We speak to CEO Fred Potter about chatbots, HomeKit and subscriptions
If I suggested smart home controls by shadow puppetry, I’m pretty sure Netatmo’s founder and CEO Fred Potter would go for it.
When it comes to home tech interfaces, he just wants to give his customers what they want – whether that’s apps, IFTTT, physical controls, voice via Alexa, Assistant and Siri – and now the French connected tech company’s new experiment, the Facebook Messenger based Smart Home Bot. The premise? You can text your home instructions when you’re out and about.
“In some situations using a switch to turn on the lights, it’s going to be the easiest way,” Potter tells us. “But if you’re in the kitchen and you have dirty hands, it’s probably going to be voice. In some other, it’s going to be chatbot..
“The chatbot is more for when you’re on the move, if you’re on the subway or if you’re heading home. To tell the people you have the meeting with that you’re on time, or late or to make sure you got the proper rendezvous, the application is probably going to be text messaging.
“Then using that same application you can talk to your home, to say ‘I am coming back’ or ‘I’m leaving’ or ‘I’ll be back at six’. Sending a text to your home, you know like if you had a butler you’d say ‘Hey George, I’ll be back at six’ so your room is warm.”

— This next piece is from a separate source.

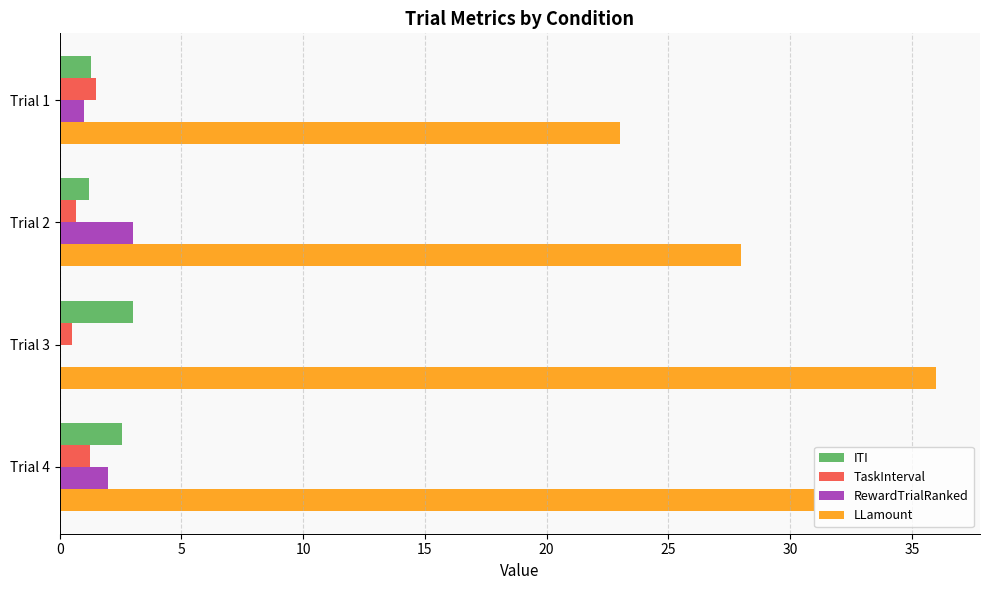

At which label is LLamount closest to 29?

Trial 2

Here’s how it works. The Smart Home Bot is currently available in beta to English language users of Netatmo’s range of smart home products – consisting of the Thermostat, Smart Radiator Valves, Welcome camera, Presence outdoor camera, Healthy Home Coach air analyser and Weather Station. More languages are coming later this year and Potter says that after Facebook Messenger, the second app he would target for chatbot functionality is WhatsApp.
You simply text your command or query such as “Turn on the living room light” or “Who is at home?” (which uses the Welcome’s nifty face recognition tech), and Netatmo’s natural language processing algorithms sends the command to the correct products.
“We pay excessive attention to be sure, whatever interface you’re using, you always understand exactly what’s happening,” says Potter. “It’s always clear and it definitely makes the difference between a Netatmo product and a competitor’s products where in some cases, you just don’t understand if you turn on a switch whether a light is going to turn on and off. Or if you want to interact with your thermostat, what temperature, what set point is it trying to achieve and what temperature it has been able to achieve.”
The Smart Home Bot will also play nice if you have any ‘With Netatmo’ products. This is a scheme to smarten up and make connected products from specialists like Velux (roof windows/blinds/shutters), Legrand (Céliane smart switches and sockets), Vaillant (boilers) and Muller Group (Intuitiv smart electric raditors) with more partnerships to come. But Netatmo’s CEO is adamant it’s not building an ecosystem.
“Netatmo is not trying to create a platform. This is a space where you have Apple fighting with Amazon fighting with Google. And I don’t want us to be in the middle of that fight.”
In what’s becoming a very crowded space, Netatmo has a few cartes up its sleeve.
The recent release of Apple’s HomePod should start to pay off the company’s early investment in making all of its products compatible even before Apple released the Home app, when “the benefit to the customer was small”. The list of good quality HomeKit compatible devices is still much smaller than the equivalents for Alexa and Google Assistant but there’s Netatmo’s range, sitting pretty on the Apple store.
That said, Potter is pleased to see many more owners of “cheap Android phones” buying Netatmo products now, compared to when they launched back in 2011/12 when around 75-80% of users were running iOS. “We see more of our products being activated by a customer which I would say is not a particularly tech savvy, high end customer who always has the latest model of Galaxy or iPhone. Now for the Thermostat, more than 50% of our customers have a £200 or so Android phone from a regular brand.”
Across its interests – energy, security, air and weather – Netatmo has also won fans for specific choices made along the way. Its Presence outdoor smart security camera, for instance, which Potter says has been “extraordinarily successful”, doesn’t require monthly subscription fees to view, store and share the footage as the equivalent from Nest does.
“People have certain habits when they are enhancing their home, making it more efficient or more comfortable or more secure,” says Potter. “One, they don’t like subscriptions. People are ready to invest a moderate amount of money to enhance their home, not to pay a subscription. I think it’s very important that if we want that part of the market to grow, that we avoid subscriptions.
“The second important thing is that they want long lasting products that don’t become obsolete quickly. Because once you’ve spent time installing a thermostat you don’t want to change it every year, or two or three. We are trying to build a brand – we are making durable products which are subscription free and which are going to stay in your home for a long time.”